### PROBLEM STATEMENT
Reproduce word for word the part of the consciousness text below, starting at "As with the" and ending at "itself actually exists.".

### TEXT SHOWN
■ ■ ■ ■ ■ ■ ■

As with the wave in the micro-chip spring I think that consciousness is an emergent phenomenon, and as such can be explained (eventually) by processes in the brain. The hard problem, what then remains of it, is like trying to capture the wave that the spring’s motion describes – or trying to attribute the higher level representation (in the micro-chip spring’s central control/nervous system) of the wave, as if the wave itself actually exists.
Finally I’d like to consider this higher level representation that I think we have, which we call consciousness. I don’t think its anything like as precise and as acute as we often like to think it is. When we talk of memories, when we recall them all the indications are that they consist of nothing more than states in the brain, probably distributed over parts of the brain. Any one memory (e.g. a face) seems to require memory ‘bits’ from many neurons, and many of those neurons may be used in forming other higher level conceptual memories too. We often get confused about memories – someone mentions the name of a person we met once, and we have a vague recollection of their face – but that recollection may be incomplete, or may even contain elements of one or more other people, so that when we meet the person again they are not quite as we remember them. We mis-remember incidents too.

■ ■ ■ ■ ■ ■ ■

### INFORMATION PROVIDED
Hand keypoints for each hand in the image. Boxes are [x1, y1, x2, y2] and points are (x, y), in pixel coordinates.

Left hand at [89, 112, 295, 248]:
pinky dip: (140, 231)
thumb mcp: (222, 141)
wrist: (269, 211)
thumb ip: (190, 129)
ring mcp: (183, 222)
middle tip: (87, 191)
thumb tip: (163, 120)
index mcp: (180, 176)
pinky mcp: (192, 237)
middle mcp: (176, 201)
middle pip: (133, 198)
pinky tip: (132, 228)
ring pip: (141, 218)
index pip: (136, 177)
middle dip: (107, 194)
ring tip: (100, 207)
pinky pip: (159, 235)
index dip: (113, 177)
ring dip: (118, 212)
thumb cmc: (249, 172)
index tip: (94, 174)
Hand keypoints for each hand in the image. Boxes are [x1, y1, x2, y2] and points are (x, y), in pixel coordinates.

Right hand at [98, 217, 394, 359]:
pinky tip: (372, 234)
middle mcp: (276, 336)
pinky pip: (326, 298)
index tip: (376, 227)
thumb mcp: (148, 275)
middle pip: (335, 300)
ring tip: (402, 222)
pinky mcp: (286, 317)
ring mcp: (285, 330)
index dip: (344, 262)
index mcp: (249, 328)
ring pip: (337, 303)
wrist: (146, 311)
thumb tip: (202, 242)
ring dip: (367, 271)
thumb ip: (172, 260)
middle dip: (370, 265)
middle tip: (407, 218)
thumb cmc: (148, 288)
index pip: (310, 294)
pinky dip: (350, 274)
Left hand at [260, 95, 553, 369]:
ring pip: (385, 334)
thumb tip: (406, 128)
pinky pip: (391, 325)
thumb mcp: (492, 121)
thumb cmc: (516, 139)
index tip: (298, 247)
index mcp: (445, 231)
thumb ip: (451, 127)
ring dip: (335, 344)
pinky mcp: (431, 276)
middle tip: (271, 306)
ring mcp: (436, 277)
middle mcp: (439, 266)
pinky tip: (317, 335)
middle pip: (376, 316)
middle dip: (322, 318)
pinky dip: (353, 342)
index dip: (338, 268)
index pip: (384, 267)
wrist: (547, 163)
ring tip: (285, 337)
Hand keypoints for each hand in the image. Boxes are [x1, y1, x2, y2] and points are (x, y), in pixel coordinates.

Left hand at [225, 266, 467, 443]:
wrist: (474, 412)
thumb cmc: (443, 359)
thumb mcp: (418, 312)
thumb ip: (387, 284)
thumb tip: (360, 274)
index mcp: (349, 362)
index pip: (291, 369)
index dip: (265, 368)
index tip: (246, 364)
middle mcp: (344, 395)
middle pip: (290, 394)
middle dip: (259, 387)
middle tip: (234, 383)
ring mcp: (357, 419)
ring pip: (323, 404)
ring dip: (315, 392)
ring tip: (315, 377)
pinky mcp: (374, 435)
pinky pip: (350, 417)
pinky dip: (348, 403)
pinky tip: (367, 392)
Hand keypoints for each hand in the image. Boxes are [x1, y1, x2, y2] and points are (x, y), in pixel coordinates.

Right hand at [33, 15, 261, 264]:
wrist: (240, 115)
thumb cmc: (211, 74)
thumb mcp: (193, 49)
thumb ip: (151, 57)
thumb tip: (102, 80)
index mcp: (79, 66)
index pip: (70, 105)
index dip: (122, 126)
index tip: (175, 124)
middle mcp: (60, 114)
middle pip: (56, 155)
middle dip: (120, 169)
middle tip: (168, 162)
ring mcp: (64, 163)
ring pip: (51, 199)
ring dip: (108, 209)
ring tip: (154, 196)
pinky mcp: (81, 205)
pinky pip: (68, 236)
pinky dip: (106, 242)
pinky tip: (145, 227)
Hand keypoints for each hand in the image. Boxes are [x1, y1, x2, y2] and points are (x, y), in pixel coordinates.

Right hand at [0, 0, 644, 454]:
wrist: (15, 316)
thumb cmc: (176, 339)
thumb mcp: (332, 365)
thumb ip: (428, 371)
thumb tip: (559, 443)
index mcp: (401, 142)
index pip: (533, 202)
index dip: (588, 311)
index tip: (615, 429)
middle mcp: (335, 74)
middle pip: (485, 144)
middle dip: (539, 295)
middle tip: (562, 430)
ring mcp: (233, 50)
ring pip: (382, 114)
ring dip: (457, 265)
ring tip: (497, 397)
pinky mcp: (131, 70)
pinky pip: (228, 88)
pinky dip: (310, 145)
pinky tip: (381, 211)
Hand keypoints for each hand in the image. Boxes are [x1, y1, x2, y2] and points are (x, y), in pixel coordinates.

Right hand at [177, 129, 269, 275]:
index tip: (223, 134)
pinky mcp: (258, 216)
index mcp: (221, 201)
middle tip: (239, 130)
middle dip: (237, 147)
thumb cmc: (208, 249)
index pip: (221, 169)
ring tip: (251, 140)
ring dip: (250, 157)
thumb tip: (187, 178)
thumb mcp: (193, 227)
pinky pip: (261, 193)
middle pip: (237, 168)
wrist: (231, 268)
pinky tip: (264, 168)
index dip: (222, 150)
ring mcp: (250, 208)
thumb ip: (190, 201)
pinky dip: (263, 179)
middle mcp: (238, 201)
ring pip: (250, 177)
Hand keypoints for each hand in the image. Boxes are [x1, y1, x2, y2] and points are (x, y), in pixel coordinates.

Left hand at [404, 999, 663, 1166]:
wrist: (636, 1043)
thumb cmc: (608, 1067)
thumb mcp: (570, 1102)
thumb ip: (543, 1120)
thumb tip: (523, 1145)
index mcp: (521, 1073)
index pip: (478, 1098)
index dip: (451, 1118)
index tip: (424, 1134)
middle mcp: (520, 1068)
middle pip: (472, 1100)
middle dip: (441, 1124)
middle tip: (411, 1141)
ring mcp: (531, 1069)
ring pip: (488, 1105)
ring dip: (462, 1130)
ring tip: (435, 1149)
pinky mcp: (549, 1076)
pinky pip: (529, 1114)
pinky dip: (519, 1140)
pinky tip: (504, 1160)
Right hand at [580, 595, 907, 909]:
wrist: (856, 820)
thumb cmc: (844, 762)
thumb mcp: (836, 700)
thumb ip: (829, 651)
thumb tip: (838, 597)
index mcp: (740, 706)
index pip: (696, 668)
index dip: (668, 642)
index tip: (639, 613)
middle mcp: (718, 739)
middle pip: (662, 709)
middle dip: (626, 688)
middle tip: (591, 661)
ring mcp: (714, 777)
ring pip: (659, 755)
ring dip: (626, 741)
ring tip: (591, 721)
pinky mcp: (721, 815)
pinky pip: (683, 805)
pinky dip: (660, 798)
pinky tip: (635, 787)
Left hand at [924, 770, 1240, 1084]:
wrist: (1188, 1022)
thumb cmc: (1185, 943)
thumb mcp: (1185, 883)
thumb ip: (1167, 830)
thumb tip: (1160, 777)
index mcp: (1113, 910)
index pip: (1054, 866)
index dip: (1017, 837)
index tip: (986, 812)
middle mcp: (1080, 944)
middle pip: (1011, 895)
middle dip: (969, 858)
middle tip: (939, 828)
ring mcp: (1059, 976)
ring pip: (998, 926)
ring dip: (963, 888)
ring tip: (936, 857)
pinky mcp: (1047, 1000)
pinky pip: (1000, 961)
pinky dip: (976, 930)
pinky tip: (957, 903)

■ ■ ■ ■ ■ ■ ■

### SOLUTION FOR THIS TASK
As with the wave in the micro-chip spring I think that consciousness is an emergent phenomenon, and as such can be explained (eventually) by processes in the brain. The hard problem, what then remains of it, is like trying to capture the wave that the spring’s motion describes – or trying to attribute the higher level representation (in the micro-chip spring’s central control/nervous system) of the wave, as if the wave itself actually exists.